Selon la défense, l'incarcération serait inappropriée pour l'accusé Rosaire Poulin, âgé de 79 ans, qui souffre d'une forme de dystrophie musculaire.

Trop malade pour la prison ?

L'homme trouvé coupable d'avoir agressé sexuellement son neveu Charles Poulin, alors qu'il était enfant, est-il trop malade pour la prison?
Le tribunal devra trancher après avoir entendu les arguments des deux parties, mercredi, au palais de justice de Granby. À la défense, Me Nicolas Cossette a soutenu que l'incarcération n'était pas appropriée pour son client, Rosaire Poulin, compte tenu de son âge (79 ans) et de sa condition physique.
« N'eût été son état de santé, c'est une peine de pénitencier qui s'appliquerait, a admis Me Cossette. Mais c'est un cas d'exception. »
Le septuagénaire, qui se déplace en fauteuil roulant, souffre d'une forme de dystrophie musculaire qui l'empêche de subvenir à ses besoins de base comme manger et se laver. « Oui, il faut dénoncer et dissuader. Mais la prison ne servirait à rien et de toute façon, sa peine serait purgée dans un hôpital carcéral. »
Me Cossette suggère plutôt deux ans de prison à domicile avec interdiction totale de sortir de la résidence pour personnes âgées de Granby que l'accusé habite présentement. « Il ne va déjà nulle part », a dit l'avocat, tout en précisant que son client n'avait pas d'antécédents judiciaires.

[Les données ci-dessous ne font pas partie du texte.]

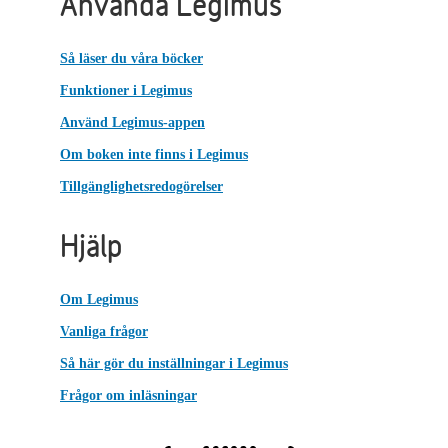
Använda Legimus
Så läser du våra böcker
Funktioner i Legimus
Använd Legimus-appen
Om boken inte finns i Legimus
Tillgänglighetsredogörelser
Hjälp
Om Legimus
Vanliga frågor
Så här gör du inställningar i Legimus
Frågor om inläsningar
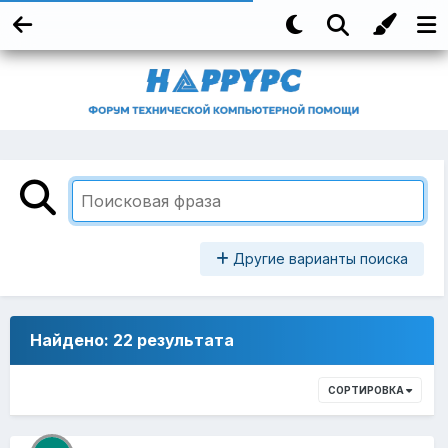
Другие варианты поиска
Найдено: 22 результата
СОРТИРОВКА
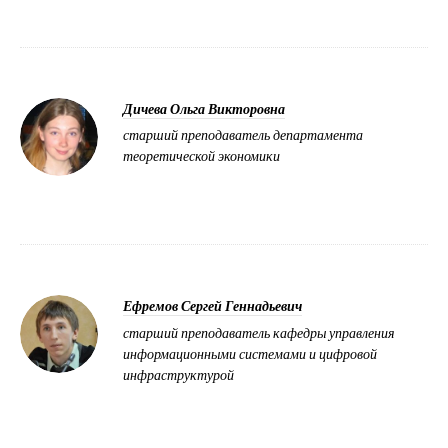
Дичева Ольга Викторовна
старший преподаватель департамента
теоретической экономики
Ефремов Сергей Геннадьевич
старший преподаватель кафедры управления
информационными системами и цифровой
инфраструктурой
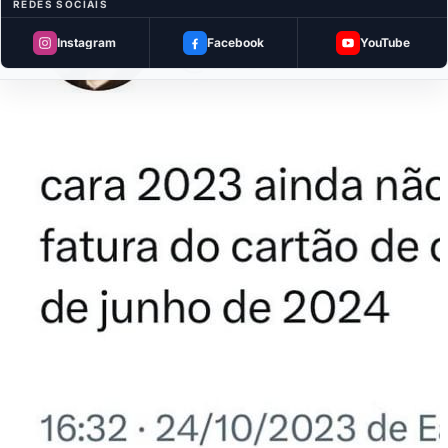
REDES SOCIAIS
Instagram
Facebook
YouTube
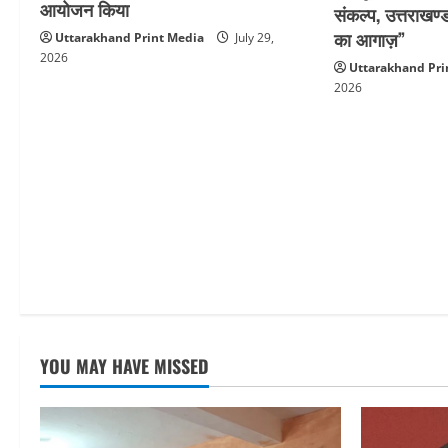
आयोजन किया
संकल्प, उत्तराखण्
t
का आगाज़”
Uttarakhand Print Media
July 29,
2026
Uttarakhand Pri
i
2026
o
n
YOU MAY HAVE MISSED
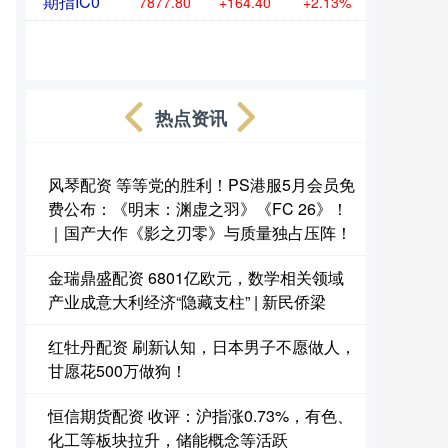
期指IC0
7877.80
+164.40
+2.13%
热点资讯
风琴配资 等等党的胜利！PS港服5月会员免
费公布：《明末：渊虚之羽》《FC 26》！
｜国产大作《影之刃零》与质量独占压阵！
金瑞鼎盛配资 6801亿欧元，数学相关领域
产业成意大利经济“隐藏支柱” | 新民侨梁
红牡丹配资 刷新认知，日本男子不愿做人，
甘愿花500万做狗！
恒信期货配资 收评：沪指涨0.73%，有色、
化工等板块拉升，储能概念等活跃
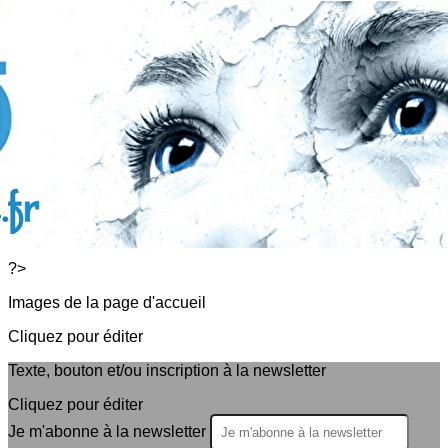
Exporter les lignes sélectionnées
Exporter toutes les colonnes
Exporter uniquement les colonnes affichées
Menu
<
>
Présentation
Typologie
Diagnostic
Traitements
Témoignages
?>
Images de la page d'accueil
Cliquez pour éditer
Texte, bouton et/ou inscription à la newsletter
Cliquez pour éditer
Je m'abonne à la newsletter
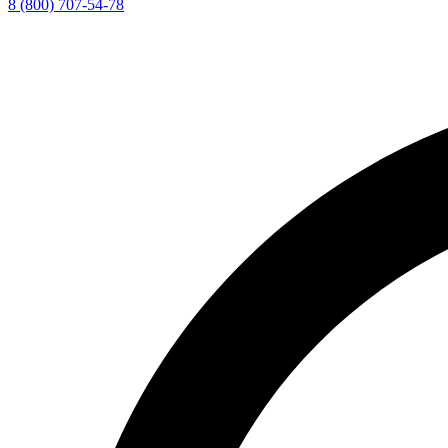
8 (800) 707-54-78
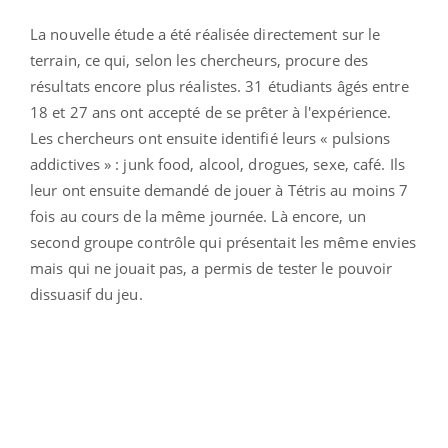
La nouvelle étude a été réalisée directement sur le
terrain, ce qui, selon les chercheurs, procure des
résultats encore plus réalistes. 31 étudiants âgés entre
18 et 27 ans ont accepté de se prêter à l'expérience.
Les chercheurs ont ensuite identifié leurs « pulsions
addictives » : junk food, alcool, drogues, sexe, café. Ils
leur ont ensuite demandé de jouer à Tétris au moins 7
fois au cours de la même journée. Là encore, un
second groupe contrôle qui présentait les même envies
mais qui ne jouait pas, a permis de tester le pouvoir
dissuasif du jeu.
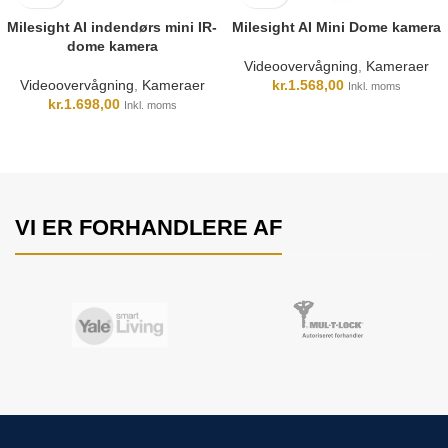
Milesight AI indendørs mini IR-
Milesight AI Mini Dome kamera
dome kamera
Videoovervågning
,
Kameraer
Videoovervågning
,
Kameraer
kr.
1.568,00
Inkl. moms
kr.
1.698,00
Inkl. moms
VI ER FORHANDLERE AF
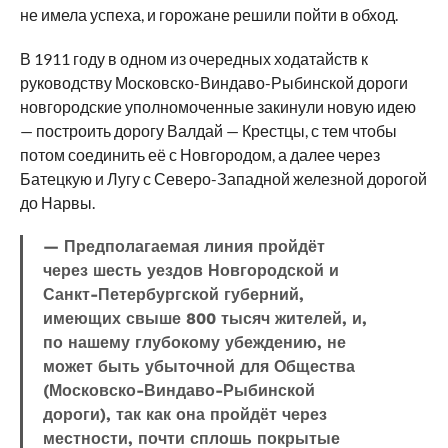
не имела успеха, и горожане решили пойти в обход.
В 1911 году в одном из очередных ходатайств к
руководству Московско-Виндаво-Рыбинской дороги
новгородские уполномоченные закинули новую идею
— построить дорогу Валдай — Крестцы, с тем чтобы
потом соединить её с Новгородом, а далее через
Батецкую и Лугу с Северо-Западной железной дорогой
до Нарвы.
— Предполагаемая линия пройдёт
через шесть уездов Новгородской и
Санкт-Петербургской губерний,
имеющих свыше 800 тысяч жителей, и,
по нашему глубокому убеждению, не
может быть убыточной для Общества
(Московско-Виндаво-Рыбинской
дороги), так как она пройдёт через
местности, почти сплошь покрытые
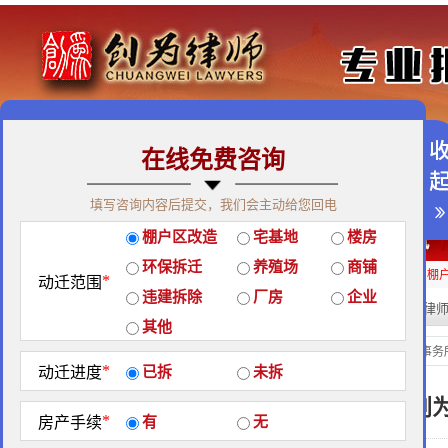
在线免费咨询
免费咨询热线：400-900-9881
填写咨询内容后提交，我们会主动给您回电
关于我们
|
团队荣誉
|
客户见证
|
创为公益
棚户区改造
宅基地
楼房
经典案例
|
律师团队
|
拆迁维权
|
征地维权
环保拆迁
养殖场
商铺
房屋拆迁补偿
企业拆迁补偿
厂房拆迁补偿
征地补偿
违章拆迁补偿
棚
*
动迁范围
违建拆除
厂房
企业
热门搜索:
拆迁律
站内搜索：
其他
厂房拆迁补偿
当前位置：
北京创为律师事务
*
动迁进度
已拆
未拆
上海大型加工厂面临拆迁，创为
*
房产手续
有
无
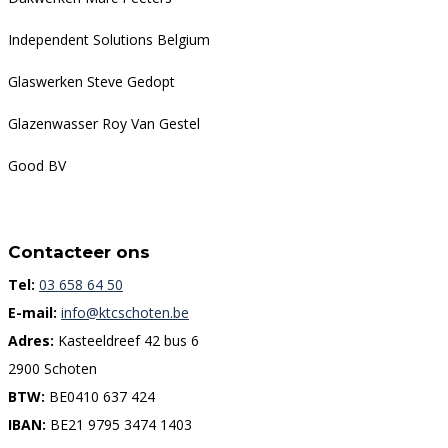
Independent Solutions Belgium
Glaswerken Steve Gedopt
Glazenwasser Roy Van Gestel
Good BV
Contacteer ons
Tel:
03 658 64 50
E-mail:
info@ktcschoten.be
Adres:
Kasteeldreef 42 bus 6
2900 Schoten
BTW:
BE0410 637 424
IBAN:
BE21 9795 3474 1403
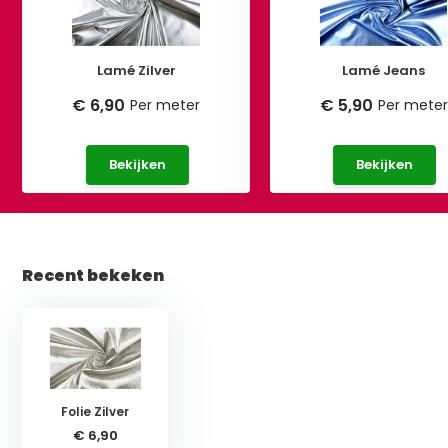
Lamé Zilver
Lamé Jeans
€ 6,90
€ 5,90
Per meter
Per meter
Bekijken
Bekijken
Recent bekeken
Folie Zilver
€ 6,90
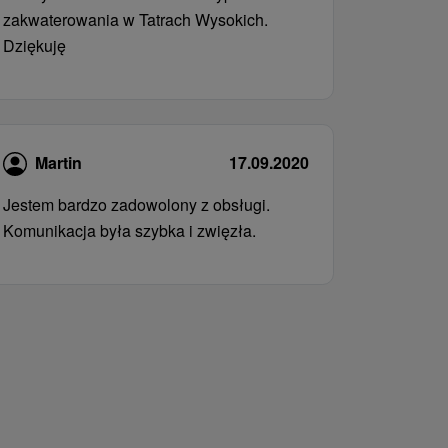
zakwaterowania w Tatrach Wysokich.
Dziękuję
Martin
17.09.2020
Jestem bardzo zadowolony z obsługi.
Komunikacja była szybka i zwięzła.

La Couronne n'est pas de cet avis. Les problèmes de santé de M. Poulin ne justifient pas qu'il échappe à la prison, a déclaré Me Valérie Simard-Croteau. « Beaucoup de cas d'agression sexuelle sont dénoncés des dizaines d'années plus tard, et beaucoup d'accusés ont l'âge de M. Poulin, des gens qui ont brisé des vies d'enfant. »
Tout le monde vieillit, a-t-elle ajouté, et « rien de ça n'est pas remédiable par notre système (carcéral) ». Particulièrement dans les pénitenciers fédéraux, qui accueillent les détenus purgeant des sentences de plus de deux ans et qui « sont équipés pour traiter des cas comme celui-ci », a dit Me Simard-Croteau.
Invité à se prononcer une dernière fois devant le tribunal, Rosaire Poulin n'a pas fait amende honorable. « Je pense que tout a été dit, a dit l'accusé. Moi, je ne suis pas capable de rien faire, même pour mon hygiène personnelle. »
Le juge Érick Vanchestein, de la Cour du Québec, doit rendre sa sentence à la fin mars. Il a averti la défense qu'il voyait difficilement comment une peine de prison à domicile pourrait s'appliquer pour de tels crimes. Puisque la dénonciation a été faite en 2012, le sursis est possible, selon Me Cossette.